Posted by Tabatha Foret on 03/28 at 10:15 PM
I think if people would get a list of all the business’s that are supporting this busting of public pension systems and boycott these business’s it would not take long for the legislators to get the message clearly and for good. Pro-Business groups in Louisana has position papers published promoting these radical and hurtful changes to the public retirement systems. One can go to their websites and get a list of their supporters These include banks,oil companies etc all making record profits off of Louisiana citzens right now, while the promote hurtful changes to Louisiana famiies. Sort sounds like we getting ready for round 2 “Huey Long vs Standard oil and the money barrons of that era. Maybe RSEA should start with billboards with the business names on it going into Baton Rouge and New Orleans and just leave it up for the remaining 3 years these people have in office.

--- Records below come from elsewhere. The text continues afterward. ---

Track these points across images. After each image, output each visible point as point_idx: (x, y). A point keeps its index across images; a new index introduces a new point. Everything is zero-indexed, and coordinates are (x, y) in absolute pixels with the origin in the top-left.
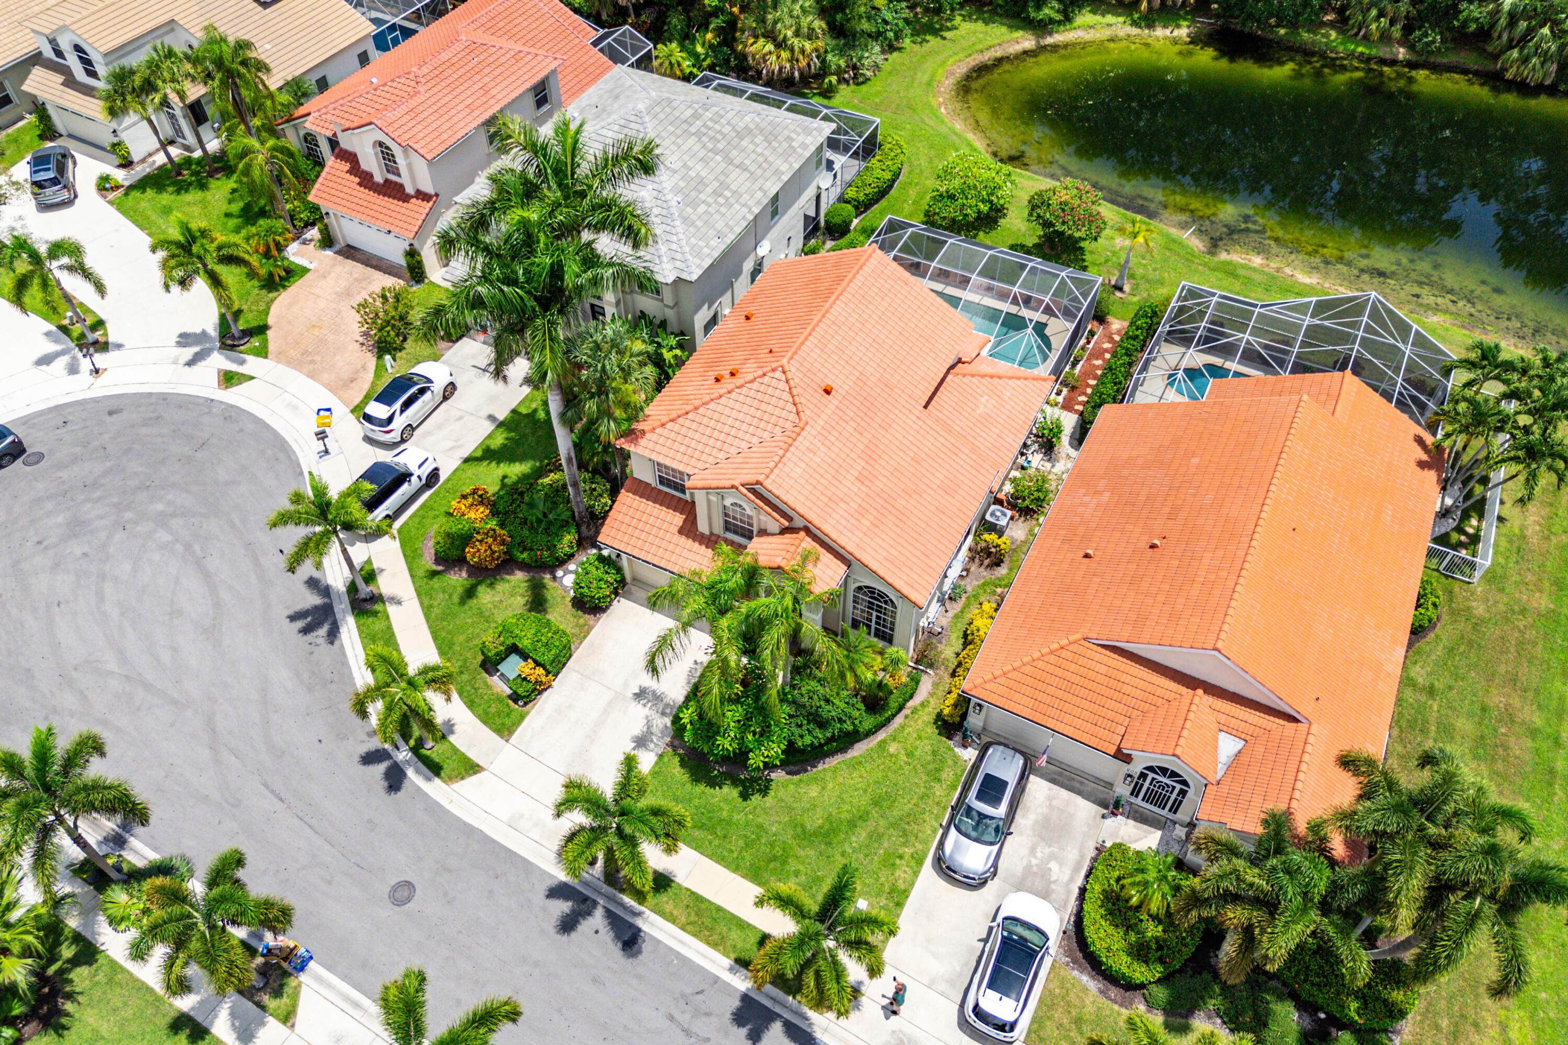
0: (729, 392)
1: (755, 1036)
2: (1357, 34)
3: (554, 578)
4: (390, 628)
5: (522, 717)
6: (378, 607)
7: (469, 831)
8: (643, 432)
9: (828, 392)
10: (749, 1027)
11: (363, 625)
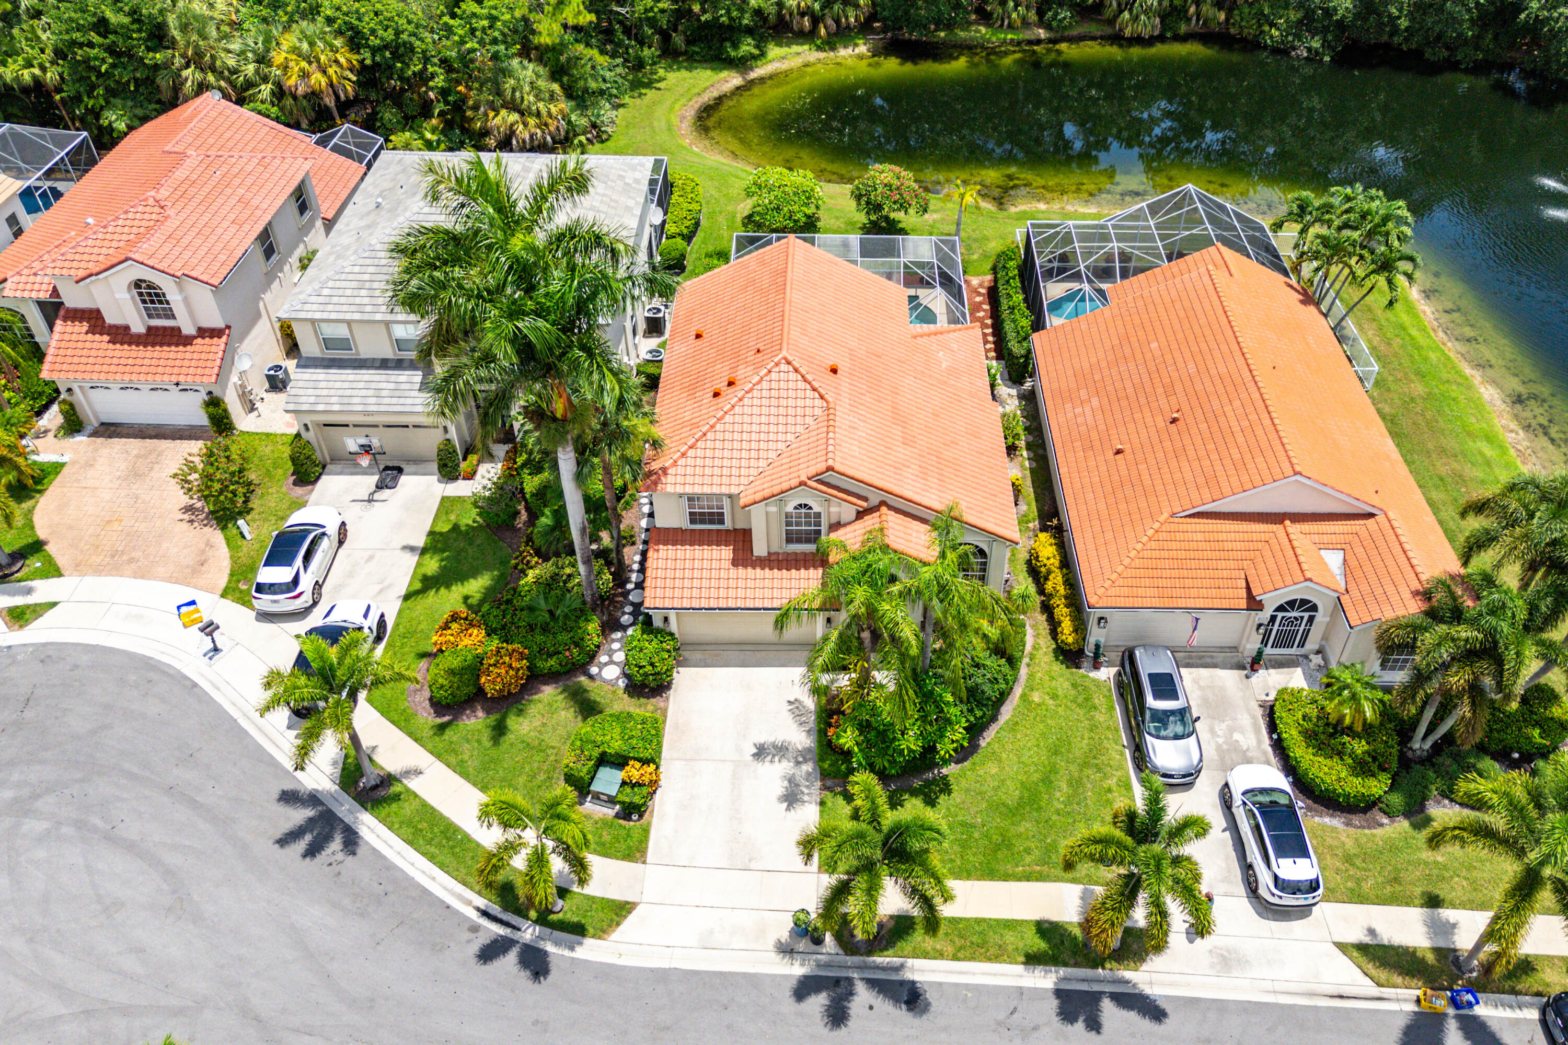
0: (740, 400)
1: (1094, 1025)
2: (1002, 25)
3: (591, 677)
4: (425, 805)
5: (646, 831)
6: (396, 788)
7: (662, 976)
8: (665, 470)
9: (834, 371)
10: (1081, 1019)
11: (388, 815)
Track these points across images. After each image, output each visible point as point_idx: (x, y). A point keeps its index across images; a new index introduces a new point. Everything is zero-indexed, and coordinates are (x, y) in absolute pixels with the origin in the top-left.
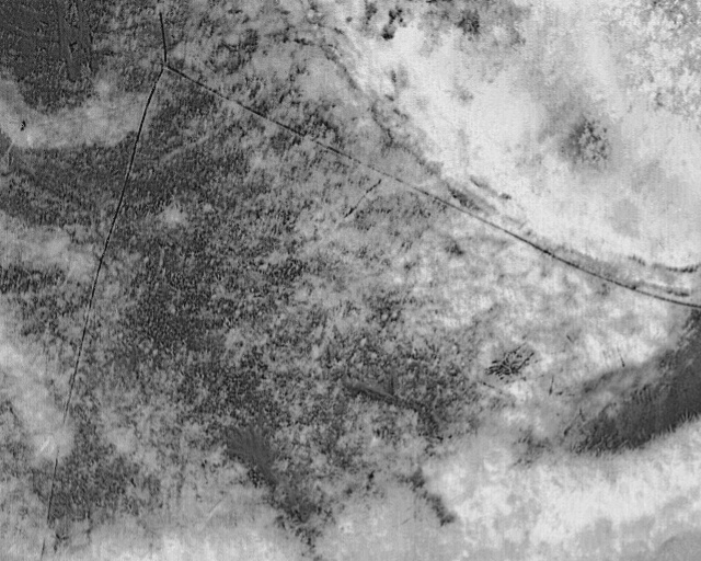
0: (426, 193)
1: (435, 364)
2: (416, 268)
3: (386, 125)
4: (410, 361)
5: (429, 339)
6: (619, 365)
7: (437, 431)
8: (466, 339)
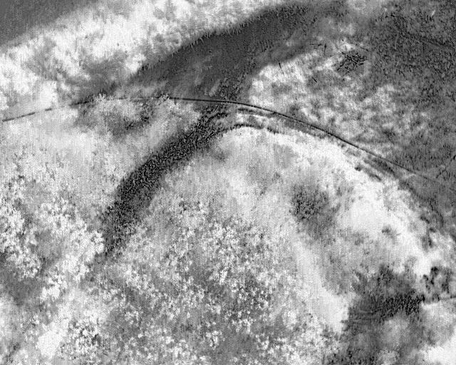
0: (408, 170)
1: (398, 63)
2: (413, 122)
3: (434, 213)
4: (414, 64)
5: (403, 77)
6: (282, 64)
7: (395, 20)
8: (380, 78)
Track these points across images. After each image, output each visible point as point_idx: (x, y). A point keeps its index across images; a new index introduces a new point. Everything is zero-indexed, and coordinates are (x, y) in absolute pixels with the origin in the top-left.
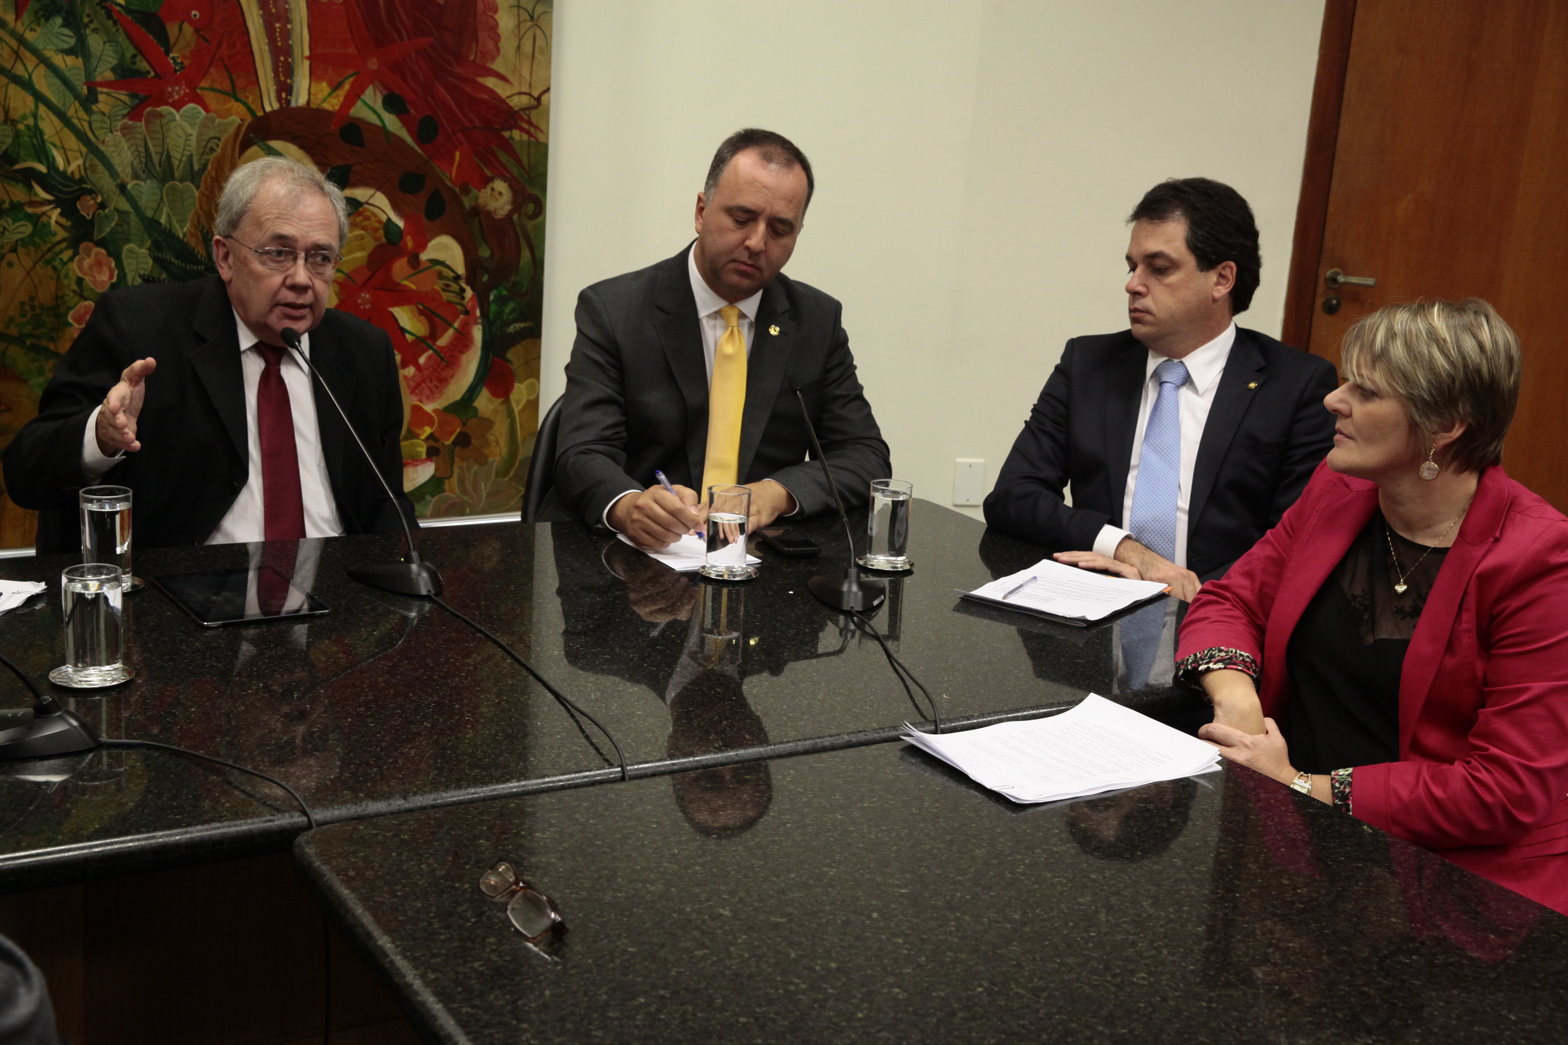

Why should we support these business’s that are trying to take away from our health and well being
Posted by Stateworker2 on 03/28 at 11:09 PM
Watching program on Public Employee Retirement. When someone like Mr Scott takes an extreme amount of time to explain why the “state” needs the money in order to offset the retirement cost/system…............then, the only people coming out on the short end are the workers!!!!!!!!!!!!!!!
Posted by Charlie Melancon on 03/29 at 09:41 AM
What really hurts about proposed retirement changes is the fact that a relatively small amount of a big group of employees will feel the weight of the changes. We did our part and worked hard for the state. Now, we are told to pay more with much less retirement outcome. An appointed authority of Jindal’s office actuallly told me in a negative way “just wait, change is coming for you state workers.”. I was like, what do I have to apologize for. I took this position instead of other careers and worked hard. What gives. Tell the truth.
Posted by Alex Broussard on 03/29 at 09:43 AM
What kind of sacrifice is the governor making when cutting so much of the workers’ benefits? And since some of the state programs are federally funded, why is the money being used in state funds illegally?